PROBLEM TO SOLVE: When you write out the listing, keep each word exactly as it stands but include none of its images.

INFORMATION GIVEN:

┌────────

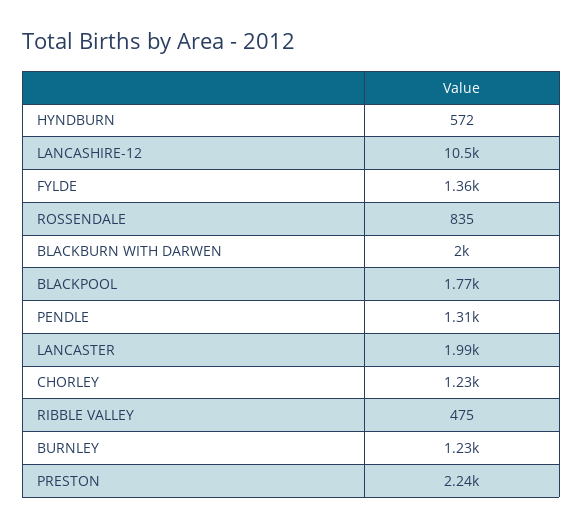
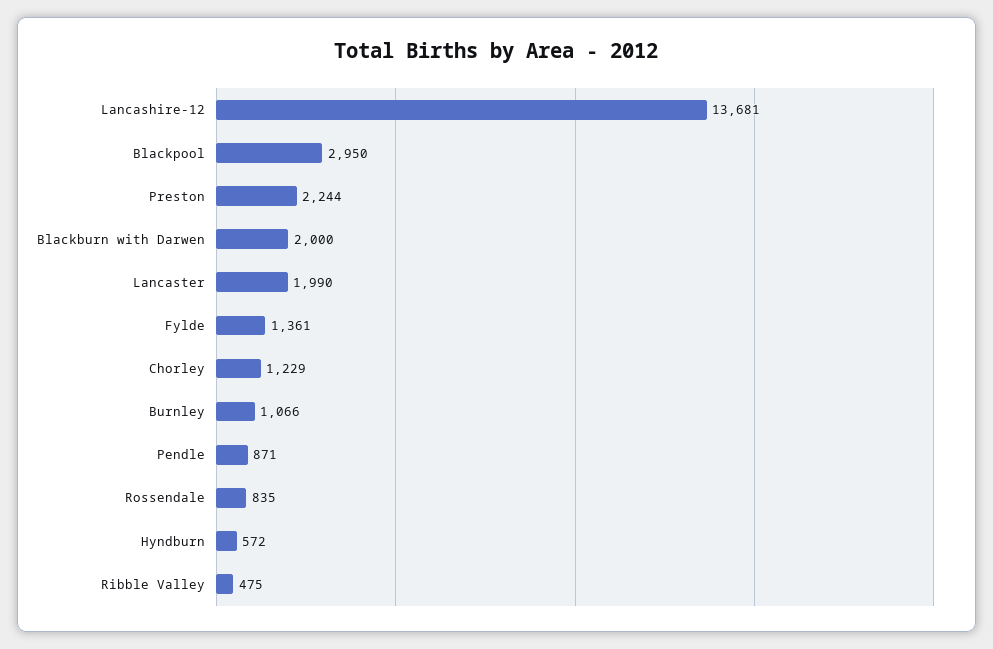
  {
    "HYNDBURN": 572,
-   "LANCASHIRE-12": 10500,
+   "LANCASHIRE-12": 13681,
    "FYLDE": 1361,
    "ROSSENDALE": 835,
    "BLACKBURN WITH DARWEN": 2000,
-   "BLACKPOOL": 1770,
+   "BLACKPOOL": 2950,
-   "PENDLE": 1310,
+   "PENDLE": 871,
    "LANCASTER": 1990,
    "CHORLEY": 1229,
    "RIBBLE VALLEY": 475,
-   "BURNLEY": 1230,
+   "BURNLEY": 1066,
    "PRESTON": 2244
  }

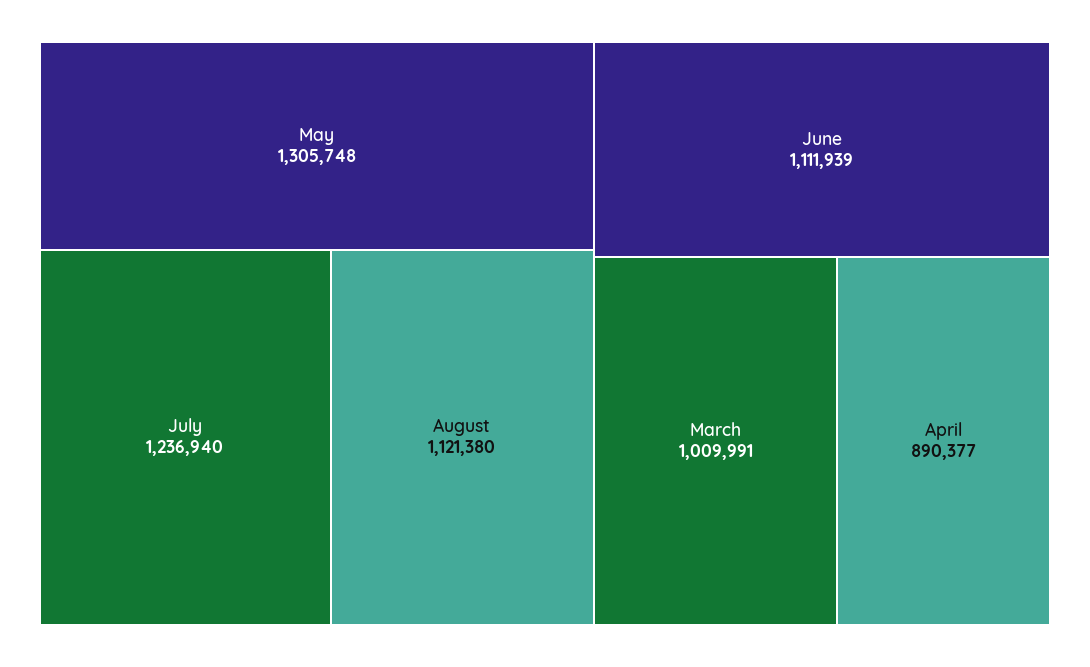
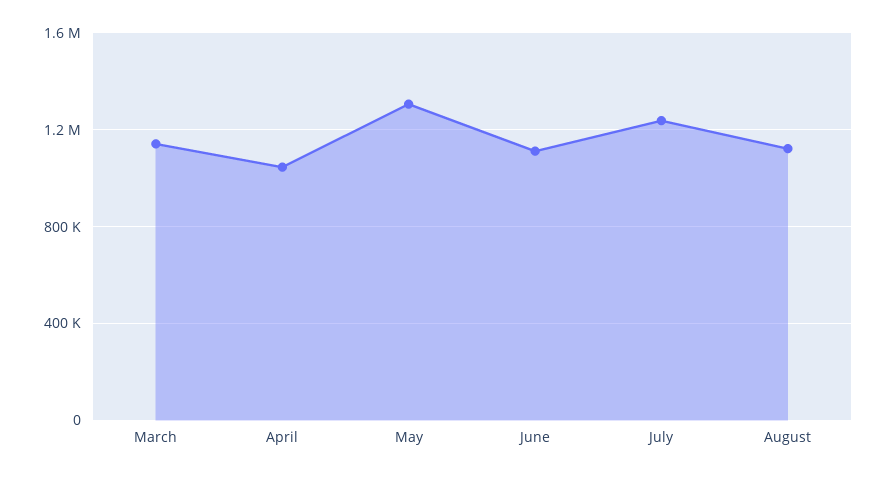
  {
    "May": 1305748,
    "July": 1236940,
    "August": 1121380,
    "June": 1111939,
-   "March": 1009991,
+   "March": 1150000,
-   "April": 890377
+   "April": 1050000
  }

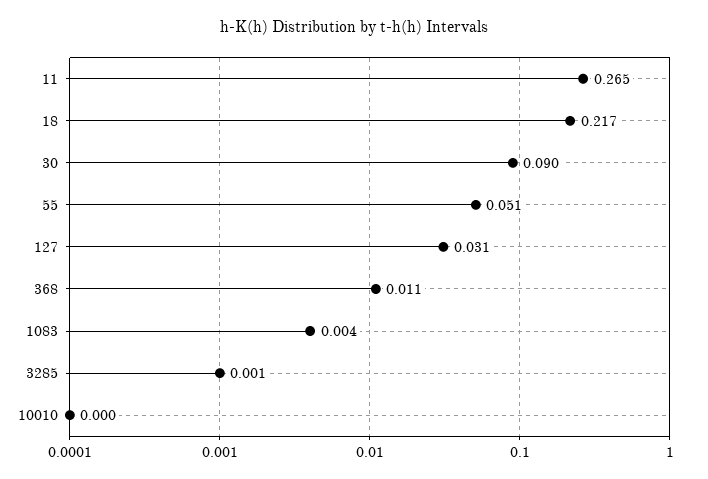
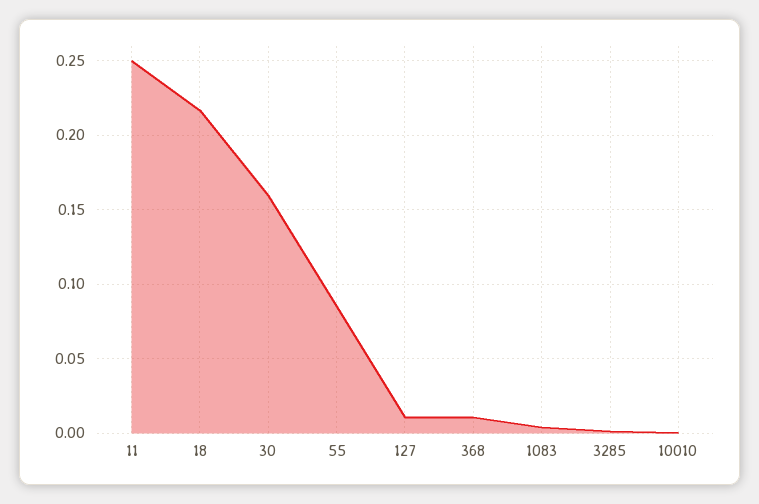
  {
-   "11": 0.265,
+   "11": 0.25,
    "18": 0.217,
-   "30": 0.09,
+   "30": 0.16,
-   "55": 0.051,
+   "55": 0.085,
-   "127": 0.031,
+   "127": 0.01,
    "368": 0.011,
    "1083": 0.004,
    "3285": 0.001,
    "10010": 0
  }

└────────

EXERCISE SOLUTION:
  {
    "HYNDBURN": 572,
-   "LANCASHIRE-12": 10500,
+   "LANCASHIRE-12": 13681,
    "FYLDE": 1361,
    "ROSSENDALE": 835,
    "BLACKBURN WITH DARWEN": 2000,
-   "BLACKPOOL": 1770,
+   "BLACKPOOL": 2950,
-   "PENDLE": 1310,
+   "PENDLE": 871,
    "LANCASTER": 1990,
    "CHORLEY": 1229,
    "RIBBLE VALLEY": 475,
-   "BURNLEY": 1230,
+   "BURNLEY": 1066,
    "PRESTON": 2244
  }

  {
    "May": 1305748,
    "July": 1236940,
    "August": 1121380,
    "June": 1111939,
-   "March": 1009991,
+   "March": 1150000,
-   "April": 890377
+   "April": 1050000
  }

  {
-   "11": 0.265,
+   "11": 0.25,
    "18": 0.217,
-   "30": 0.09,
+   "30": 0.16,
-   "55": 0.051,
+   "55": 0.085,
-   "127": 0.031,
+   "127": 0.01,
    "368": 0.011,
    "1083": 0.004,
    "3285": 0.001,
    "10010": 0
  }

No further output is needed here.